→ Exercise requirements: From the first line of the entries below through the line holding "Fig. 8 Performance on different block", write out every line exactly, please, and leave out the pictures.

--- Data listing Enclosed Below ---

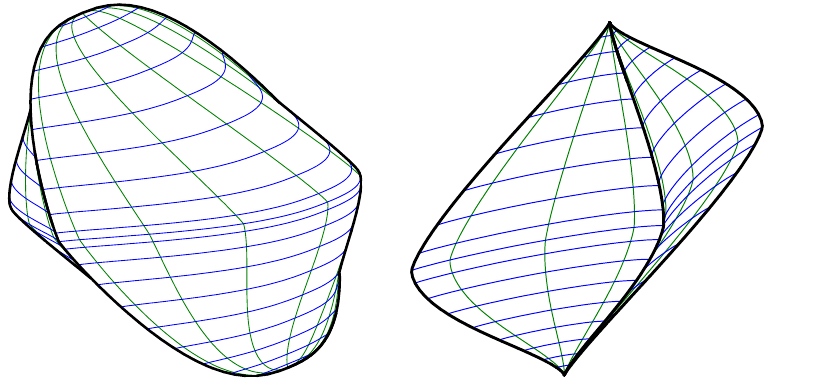
Figure 11. Different entries of matrix A and different exponents p k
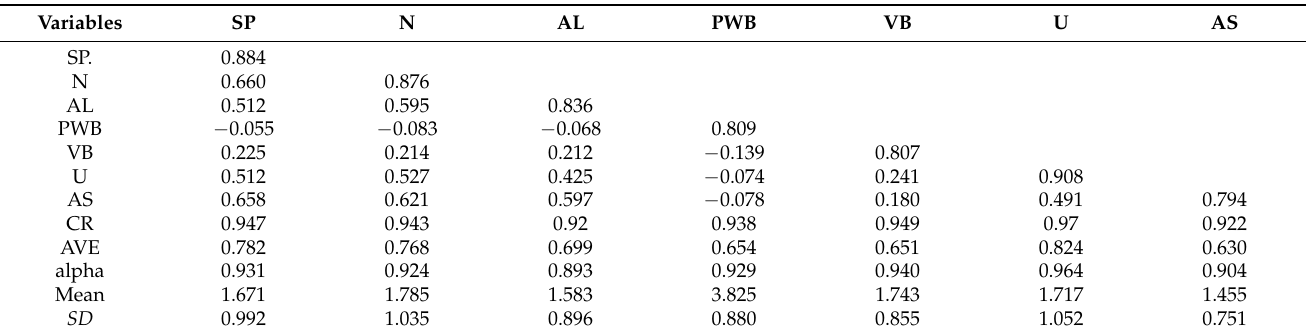
Table 1. Discriminant validity, composite scale reliability (CR), average variance extracted (AVE), Cronbach alpha values and descriptive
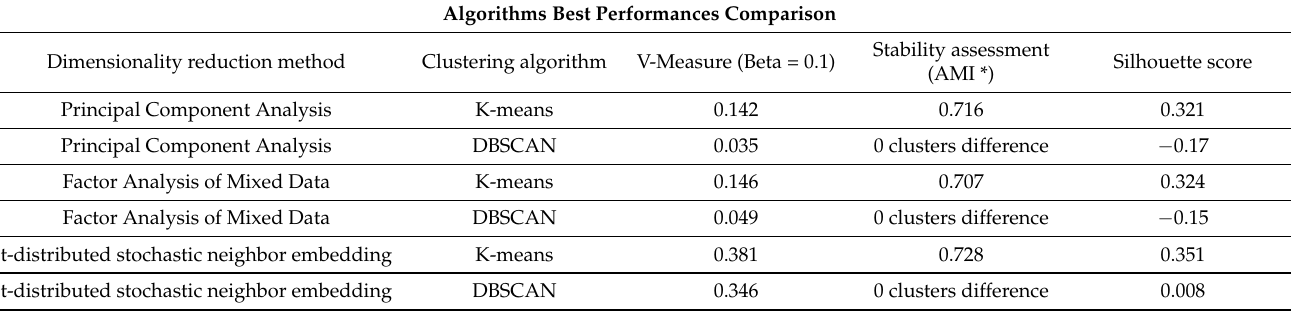
Table 6. Performance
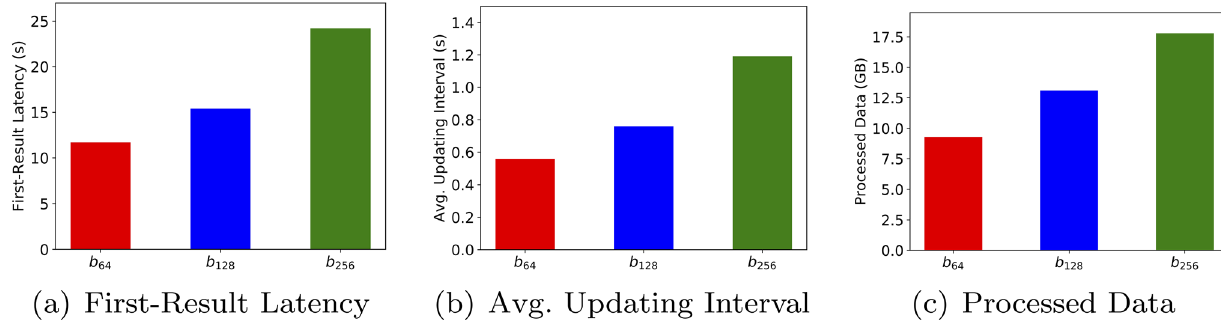
Fig. 8 Performance on different block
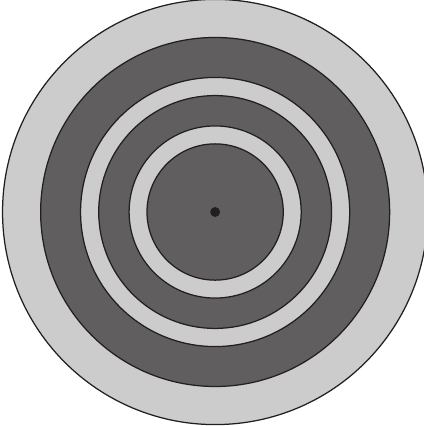
Figure 1: A monopolar patch antenna with a circular patch, circular ground plane, and two coupled metal rings [7]. The dot point indicates the coaxial probe pin. Dark gray monopole and light gray dielectric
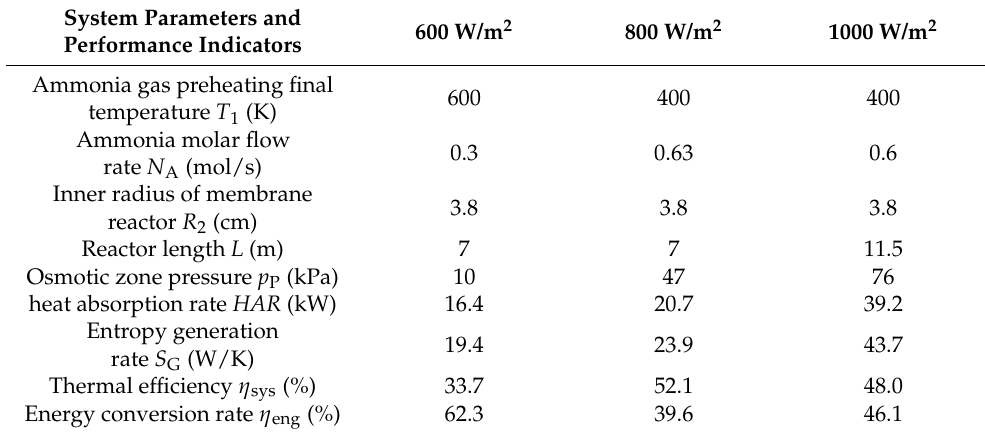
Table 5. Parameters of TOPSIS optimal system in four-objective optimization under different light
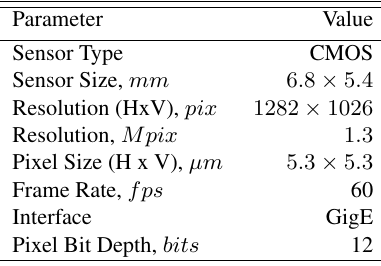
Table 1. Main characteristics of Basler acA1280-60gm GigE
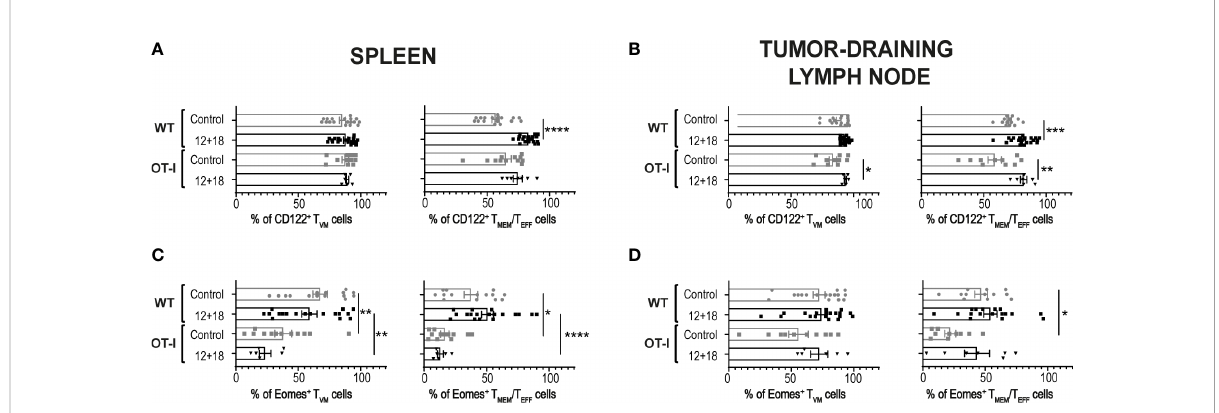
FIGURE 6 Effects of systemic co-expression of IL-12 plus IL-18 on T VM and T MEM /T EFF cells in SLO from WT or OT-I mice. OVA neg B16-bearing C57BL/6 WT or OT-I mice were hydrodynamically injected (HI) with IL-12 plus IL-18 cDNA (12 + 18) or empty cDNA as the control. After 7 days post-HI mice were euthanized, and spleen and tumor-draining lymph nodes (dLN) were harvested and processed for fl ow cytometry. Bar graphs show the frequencies of (A, B) CD122 + or (C, D) Eomes + T VM or T MEM /T EFF cells (left and right graphs respectively) on (A, C) spleen and (B, D) dLN from each experimental group. Statistical analysis was performed with One-Way ANOVA (A, D, left B, and left C) or Brown-Forsthy and Welch ANOVA test (right B and right C). Values of *p<0.05, **p<0.01, ***p<0.001, ****p<0.0001 were consider signi fi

--- End of Enclosed Data listing ---

→ Result for this exercise:
Figure 11. Different entries of matrix A and different exponents p k
Table 1. Discriminant validity, composite scale reliability (CR), average variance extracted (AVE), Cronbach alpha values and descriptive
Table 6. Performance
Fig. 8 Performance on different block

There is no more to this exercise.